Sorotan Publik pada Kekayaan Kombes Budi Hermanto

Jumlah kekayaan tersebut, sebagaimana dilaporkan dalam Laporan Harta Kekayaan Penyelenggara Negara (LHKPN), sontak memicu rasa ingin tahu publik. Warganet ramai membicarakan dan mempertanyakan sumber kekayaan seorang perwira polisi menengah.

Center for Budget Analysis (CBA) menjadi salah satu pihak yang vokal menyuarakan keprihatinan mereka. CBA mendesak Tim Reformasi Polri untuk segera turun tangan menyelidiki asal-usul harta kekayaan Kombes Budi Hermanto.

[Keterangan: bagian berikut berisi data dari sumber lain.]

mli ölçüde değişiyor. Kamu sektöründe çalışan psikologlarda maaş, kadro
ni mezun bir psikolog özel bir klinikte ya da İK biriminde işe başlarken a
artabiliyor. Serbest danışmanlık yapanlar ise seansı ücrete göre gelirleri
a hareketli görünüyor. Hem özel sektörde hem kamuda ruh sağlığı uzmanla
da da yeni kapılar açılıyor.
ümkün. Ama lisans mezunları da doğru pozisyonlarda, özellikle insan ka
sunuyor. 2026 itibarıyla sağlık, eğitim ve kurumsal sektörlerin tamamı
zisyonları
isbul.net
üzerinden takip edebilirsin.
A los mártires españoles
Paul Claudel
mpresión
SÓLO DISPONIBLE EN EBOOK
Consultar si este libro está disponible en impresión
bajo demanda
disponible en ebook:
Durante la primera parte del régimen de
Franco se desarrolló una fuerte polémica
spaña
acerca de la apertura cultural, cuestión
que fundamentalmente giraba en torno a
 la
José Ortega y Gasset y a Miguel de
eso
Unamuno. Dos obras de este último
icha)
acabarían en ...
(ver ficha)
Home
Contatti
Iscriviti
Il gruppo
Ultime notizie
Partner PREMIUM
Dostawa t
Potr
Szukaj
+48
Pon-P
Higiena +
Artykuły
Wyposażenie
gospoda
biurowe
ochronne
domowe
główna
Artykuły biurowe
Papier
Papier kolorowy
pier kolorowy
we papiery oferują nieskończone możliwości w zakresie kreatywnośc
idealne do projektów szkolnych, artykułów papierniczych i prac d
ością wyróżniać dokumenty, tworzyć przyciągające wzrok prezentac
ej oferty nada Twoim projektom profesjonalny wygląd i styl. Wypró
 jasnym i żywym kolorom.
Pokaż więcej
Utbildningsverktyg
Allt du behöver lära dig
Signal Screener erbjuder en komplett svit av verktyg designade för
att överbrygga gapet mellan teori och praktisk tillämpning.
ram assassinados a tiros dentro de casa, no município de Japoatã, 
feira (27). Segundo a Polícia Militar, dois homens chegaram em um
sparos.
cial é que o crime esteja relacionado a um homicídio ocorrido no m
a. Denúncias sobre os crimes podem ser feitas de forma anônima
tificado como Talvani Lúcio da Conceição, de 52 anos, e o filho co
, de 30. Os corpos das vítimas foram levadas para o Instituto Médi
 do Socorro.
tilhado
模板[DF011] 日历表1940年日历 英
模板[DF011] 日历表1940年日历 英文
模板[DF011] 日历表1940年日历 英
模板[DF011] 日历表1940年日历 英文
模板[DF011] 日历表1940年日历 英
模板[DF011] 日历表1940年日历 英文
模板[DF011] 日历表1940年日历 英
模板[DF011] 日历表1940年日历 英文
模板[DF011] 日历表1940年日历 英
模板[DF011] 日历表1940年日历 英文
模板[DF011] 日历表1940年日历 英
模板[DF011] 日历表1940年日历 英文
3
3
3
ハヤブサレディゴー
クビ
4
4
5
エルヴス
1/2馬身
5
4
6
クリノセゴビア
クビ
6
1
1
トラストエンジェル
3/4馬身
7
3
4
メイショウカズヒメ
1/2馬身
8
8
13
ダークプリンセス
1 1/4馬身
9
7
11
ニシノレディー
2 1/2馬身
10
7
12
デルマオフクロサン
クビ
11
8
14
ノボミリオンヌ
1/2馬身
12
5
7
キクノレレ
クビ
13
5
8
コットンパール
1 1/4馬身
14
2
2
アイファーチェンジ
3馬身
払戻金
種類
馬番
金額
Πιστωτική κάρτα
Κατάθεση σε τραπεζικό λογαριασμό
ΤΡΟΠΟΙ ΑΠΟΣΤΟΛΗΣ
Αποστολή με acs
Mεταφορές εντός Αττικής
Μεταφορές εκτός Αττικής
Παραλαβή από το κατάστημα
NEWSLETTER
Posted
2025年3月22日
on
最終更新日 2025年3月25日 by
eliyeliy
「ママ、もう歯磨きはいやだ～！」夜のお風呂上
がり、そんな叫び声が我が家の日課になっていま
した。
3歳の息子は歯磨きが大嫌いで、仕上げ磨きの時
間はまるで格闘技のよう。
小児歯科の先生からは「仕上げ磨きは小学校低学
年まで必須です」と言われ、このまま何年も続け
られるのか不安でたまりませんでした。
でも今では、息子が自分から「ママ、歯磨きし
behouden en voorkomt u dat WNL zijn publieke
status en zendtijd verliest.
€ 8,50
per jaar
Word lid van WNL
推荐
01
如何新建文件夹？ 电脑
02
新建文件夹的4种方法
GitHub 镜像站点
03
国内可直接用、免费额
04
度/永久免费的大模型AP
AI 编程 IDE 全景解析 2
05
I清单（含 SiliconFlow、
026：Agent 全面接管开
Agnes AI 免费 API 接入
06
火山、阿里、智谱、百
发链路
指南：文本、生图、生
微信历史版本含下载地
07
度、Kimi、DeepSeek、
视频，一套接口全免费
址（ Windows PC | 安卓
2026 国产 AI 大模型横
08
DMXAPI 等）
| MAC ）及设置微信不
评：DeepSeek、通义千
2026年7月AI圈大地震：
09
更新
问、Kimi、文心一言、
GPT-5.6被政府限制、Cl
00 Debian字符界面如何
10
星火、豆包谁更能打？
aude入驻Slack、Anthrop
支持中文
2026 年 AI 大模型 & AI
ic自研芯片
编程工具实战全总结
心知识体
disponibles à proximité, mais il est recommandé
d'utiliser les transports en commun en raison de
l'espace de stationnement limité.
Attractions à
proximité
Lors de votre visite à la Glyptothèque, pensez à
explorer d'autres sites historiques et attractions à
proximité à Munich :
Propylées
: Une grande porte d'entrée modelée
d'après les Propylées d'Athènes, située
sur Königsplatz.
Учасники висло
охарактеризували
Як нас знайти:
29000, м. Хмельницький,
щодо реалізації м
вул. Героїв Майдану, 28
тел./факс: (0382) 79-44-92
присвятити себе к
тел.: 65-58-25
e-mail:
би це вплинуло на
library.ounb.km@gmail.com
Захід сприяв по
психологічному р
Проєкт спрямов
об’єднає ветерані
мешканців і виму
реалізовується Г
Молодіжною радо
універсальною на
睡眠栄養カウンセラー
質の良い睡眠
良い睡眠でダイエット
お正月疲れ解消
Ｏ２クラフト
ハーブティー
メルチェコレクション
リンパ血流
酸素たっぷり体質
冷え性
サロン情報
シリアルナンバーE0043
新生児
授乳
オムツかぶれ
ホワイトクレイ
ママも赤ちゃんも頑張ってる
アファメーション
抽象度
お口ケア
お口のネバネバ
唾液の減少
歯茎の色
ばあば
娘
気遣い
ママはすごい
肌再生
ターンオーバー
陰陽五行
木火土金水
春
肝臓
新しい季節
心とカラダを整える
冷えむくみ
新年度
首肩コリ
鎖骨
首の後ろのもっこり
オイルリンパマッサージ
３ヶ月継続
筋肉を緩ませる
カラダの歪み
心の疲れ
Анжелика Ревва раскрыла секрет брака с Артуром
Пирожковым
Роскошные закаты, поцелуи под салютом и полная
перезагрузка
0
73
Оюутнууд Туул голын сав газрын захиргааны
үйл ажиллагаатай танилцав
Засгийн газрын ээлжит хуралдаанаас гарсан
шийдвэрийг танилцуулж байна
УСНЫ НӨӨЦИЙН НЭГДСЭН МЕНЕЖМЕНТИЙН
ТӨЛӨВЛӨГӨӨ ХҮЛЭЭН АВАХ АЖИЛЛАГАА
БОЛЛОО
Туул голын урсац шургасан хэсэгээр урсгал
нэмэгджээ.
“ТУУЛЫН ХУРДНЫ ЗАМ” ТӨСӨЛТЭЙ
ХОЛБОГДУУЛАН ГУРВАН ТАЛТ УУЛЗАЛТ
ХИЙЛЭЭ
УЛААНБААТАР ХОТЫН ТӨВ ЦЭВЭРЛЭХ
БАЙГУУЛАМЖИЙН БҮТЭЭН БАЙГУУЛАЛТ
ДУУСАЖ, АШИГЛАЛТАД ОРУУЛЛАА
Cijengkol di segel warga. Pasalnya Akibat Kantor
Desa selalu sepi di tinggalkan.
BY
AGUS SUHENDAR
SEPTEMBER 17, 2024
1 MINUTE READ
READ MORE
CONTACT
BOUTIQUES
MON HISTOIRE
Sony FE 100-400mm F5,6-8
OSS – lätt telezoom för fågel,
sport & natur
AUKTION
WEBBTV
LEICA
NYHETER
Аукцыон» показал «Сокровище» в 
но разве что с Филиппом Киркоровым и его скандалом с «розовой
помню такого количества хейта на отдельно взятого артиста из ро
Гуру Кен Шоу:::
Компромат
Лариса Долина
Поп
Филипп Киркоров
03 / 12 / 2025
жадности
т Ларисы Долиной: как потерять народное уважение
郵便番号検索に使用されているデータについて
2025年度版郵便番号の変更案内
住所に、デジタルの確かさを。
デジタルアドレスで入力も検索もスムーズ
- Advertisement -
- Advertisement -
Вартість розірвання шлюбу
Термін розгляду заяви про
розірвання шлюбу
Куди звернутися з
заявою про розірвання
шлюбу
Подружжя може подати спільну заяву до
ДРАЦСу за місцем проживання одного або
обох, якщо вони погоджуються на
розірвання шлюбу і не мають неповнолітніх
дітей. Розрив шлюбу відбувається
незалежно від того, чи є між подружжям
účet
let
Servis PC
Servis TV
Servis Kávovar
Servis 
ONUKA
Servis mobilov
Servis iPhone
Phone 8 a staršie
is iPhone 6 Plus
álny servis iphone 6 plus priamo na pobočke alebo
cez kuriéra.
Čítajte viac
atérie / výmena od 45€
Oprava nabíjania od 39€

Desakan CBA untuk Investigasi Mendalam

Menurut CBA, investigasi mendalam diperlukan untuk memastikan tidak ada unsur tindak pidana korupsi atau penyalahgunaan wewenang dalam akumulasi kekayaan tersebut. Hal ini penting demi menjaga kepercayaan publik terhadap institusi Polri.

"Kami meminta Tim Reformasi Polri segera memeriksa asal-usul harta kekayaan Kombes Budi Hermanto. Ini penting untuk memastikan transparansi dan akuntabilitas di tubuh Polri," ujar Uchok Sky Khadafi, Direktur CBA, dalam keterangan persnya.

"Kalau sudah berdinas 200 tahun, mungkin bisa nabung Rp21 juta per bulan," sindir Uchok, Jumat (14/11/2025).

Uchok kemudian menyoroti jurang pemisah antara kemakmuran Kombes Polri dan Kolonel TNI. Menurutnya, para perwira Polri terlihat jauh lebih berada.